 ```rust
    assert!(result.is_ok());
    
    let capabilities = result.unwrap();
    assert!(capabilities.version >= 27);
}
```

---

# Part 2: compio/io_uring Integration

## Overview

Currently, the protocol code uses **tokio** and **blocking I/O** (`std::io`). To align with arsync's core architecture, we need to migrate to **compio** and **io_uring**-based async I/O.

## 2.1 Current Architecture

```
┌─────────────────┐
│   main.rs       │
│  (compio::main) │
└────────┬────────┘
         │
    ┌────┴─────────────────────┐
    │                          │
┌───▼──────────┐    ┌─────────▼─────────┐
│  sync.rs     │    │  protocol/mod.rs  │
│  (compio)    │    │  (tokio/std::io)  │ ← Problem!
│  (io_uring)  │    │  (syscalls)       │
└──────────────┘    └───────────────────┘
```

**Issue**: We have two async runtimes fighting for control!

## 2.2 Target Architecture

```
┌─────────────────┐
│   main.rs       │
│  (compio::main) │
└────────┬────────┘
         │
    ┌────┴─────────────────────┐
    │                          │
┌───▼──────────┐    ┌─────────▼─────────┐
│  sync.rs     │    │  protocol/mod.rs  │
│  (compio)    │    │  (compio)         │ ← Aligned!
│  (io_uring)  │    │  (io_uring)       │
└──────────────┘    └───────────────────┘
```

**What you should do:** In your reply, write out all of the material exactly as it was given.

**Response to this exercise:**
 ```rust
    assert!(result.is_ok());
    
    let capabilities = result.unwrap();
    assert!(capabilities.version >= 27);
}
```

---

# Part 2: compio/io_uring Integration

## Overview

Currently, the protocol code uses **tokio** and **blocking I/O** (`std::io`). To align with arsync's core architecture, we need to migrate to **compio** and **io_uring**-based async I/O.

## 2.1 Current Architecture

```
┌─────────────────┐
│   main.rs       │
│  (compio::main) │
└────────┬────────┘
         │
    ┌────┴─────────────────────┐
    │                          │
┌───▼──────────┐    ┌─────────▼─────────┐
│  sync.rs     │    │  protocol/mod.rs  │
│  (compio)    │    │  (tokio/std::io)  │ ← Problem!
│  (io_uring)  │    │  (syscalls)       │
└──────────────┘    └───────────────────┘
```

**Issue**: We have two async runtimes fighting for control!

## 2.2 Target Architecture

```
┌─────────────────┐
│   main.rs       │
│  (compio::main) │
└────────┬────────┘
         │
    ┌────┴─────────────────────┐
    │                          │
┌───▼──────────┐    ┌─────────▼─────────┐
│  sync.rs     │    │  protocol/mod.rs  │
│  (compio)    │    │  (compio)         │ ← Aligned!
│  (io_uring)  │    │  (io_uring)       │
└──────────────┘    └───────────────────┘
```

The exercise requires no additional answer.